12 May 2012

My Man Godfrey ('36)

Liked this movie beginning at
and until

Director Gregory La Cava also directed one of my favorite movies, Stage Door ('37). His bio reads in that badass OG kind of way -- drinking buddies with W.C. Fields, producer of dozens of cartoons beginning in 1916, first feature in 1921 (His Nibs, the name of the movie was His Nibs), and in 1936 he made this movie My Man Godfrey, which was the first movie to receive four acting nominations at the Academy Awards, in the year the supporting categories were introduced. It was a four-time loser. During his career his movies received sixteen Oscar nominations and never won any. His output in the 40s was limited and he died in Malibu California on a Saturday in March 1952, nine days before his 60th birthday.

Gregory La Cava was an OG. Respect.


My Man Godfrey was filmed during the depression. In the movie the rich people are insane or idiotic and every one of them is an alcoholic. William Powell plays the titular Godfrey. At the movie's beginning he's a 'forgotten man' and encounters the Bullock family when sisters Cornelia (Gail Patrick) and Irene (Carole Lombard) find him at the city dump and attempt to use him as a retrieved item for a scavenger hunt. Irene then asks him to be their house butler.

Irene: Can you butle? 
Godfrey: Butle? 
Irene: Yes, we're fresh out of butlers. The one we had left this morning.

Notice how insane and idiotic the movie's setup is.


It's great material for a screwball comedy because those comedies knew how to make insanity funny and funny insane. This movie's theme concerns having a backbone and not losing yourself to self-misery, and I think it's cool how a lot of laughs come from character and situational shortcomings. The message is something like "well, fuck, everything's fucked, everything's so fucked I refuse to feel miserable." The message is embodied by Godfrey, who I think speaks those exact words at one point in the movie.

Alexander Bullock: I want to apologize for my family. They're all slightly hysterical.

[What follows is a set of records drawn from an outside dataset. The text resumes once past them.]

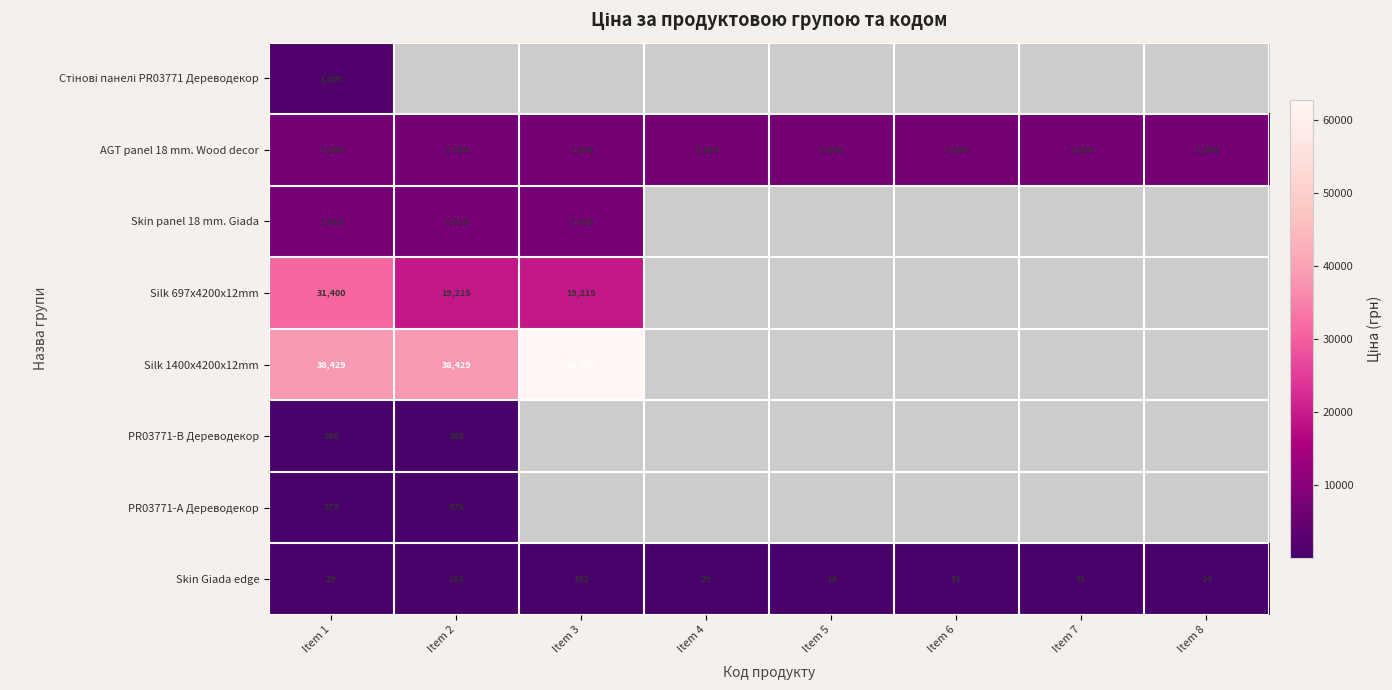

Which has a higher value, Item 7 or Item 4?

Item 4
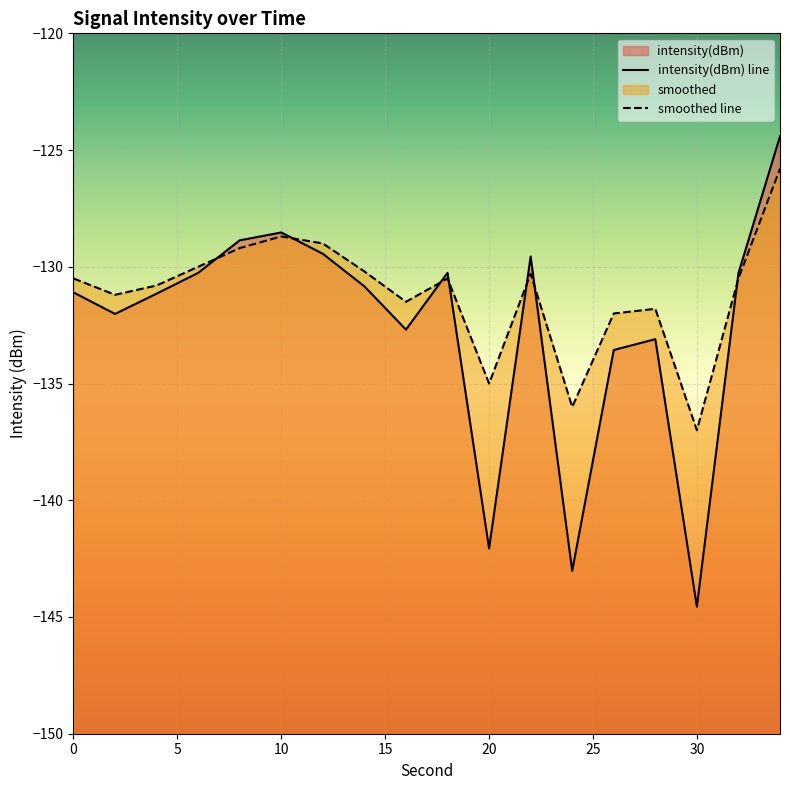

Is the value of intensity(dBm) at 32 greater than the value of smoothed at 24?

Yes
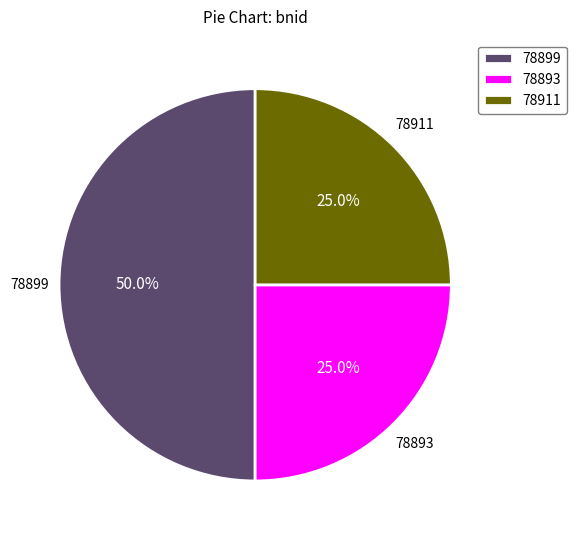

What is the ratio of the value at 78911 to the value at 78893?

1.0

The father and head of this pack of loonies is Alexander (Eugene Pallette). He seems fully aware of his family's shortcomings but remains their pillar of support, never judging them, and trying his best not to let them down. Because of this, and because of his stature in the business world and community, and his rotundity, and 'manliness,' and affable deep voice, to me he represents many dead and dying and persisting American values.

Angelica Bullock: Oh, Alexander, you missed all the excitement.
Alexander Bullock: What's going on?
Angelica: Oh, let me see. I knew what it was I wanted to say, but somehow it slipped my mind.
Alexander: What's the matter with Irene?
Angelica: Oh, yes, that's it. Irene's got herself engaged! 
Alexander: To whom?
Angelica: Oh, I don't know, Van something-or-other. I think he's the boy with his arm around that girl in pink. He's got lots of money.
Alexander: Well, he'll need it.

Irene falls in love with Godfrey and proves her love to him by being outrageously dramatic and emotional. I didn't realize while watching the movie that she's supposed to be a teenager. Lombard was 27 at the time. Makes sense that her character is a teenager, and explains some of the outrageousness of her character, considering how extreme and intense and irrational teenagers can be.


The maid also falls in love with Godfrey. She's not treated as a serious contender. Guess even in '36 the rich and beautiful were the lords of Hollywood -- feel like there were more class barriers back then as well, even though Irene falls in love with a forgotten man. I don't know, maybe the movie wanted to be lean and short and didn't have time to develop the maid but wanted to hint at her rich interior life. And the movie knows the maid represents the majority of the theater audience, also in love with William Powell, and also not serious contenders.

Somebody fuck the maid
The movie doesn't say why you should keep going, but says continuing to go is better than dying. They keep it simple, but the simplicity of this message has a force and weight that's powerful and lasting.

Irene: Life is but an empty bubble.


May I tie something together -- life, which ends in certain death, is like this movie, which ends in that Hollywood way. Because you know where it's going is why it should be as fun as possible along the way.

Seems like old Hollywood knew this and could do it in a perfect and pure way. I don't mean 'pure' as 'innocent,' in fact I mean the opposite, I mean that back then they perfected the design of pure entertainment. Their movies were designed from the materials of humanity, in order to create a beast of cinema that could fight away our inner demons. When moviemakers of the contemporary age try to take what they did but add this or that and subtract this or that it doesn't work, because perfection and 'add' or 'subtract' are incompatible.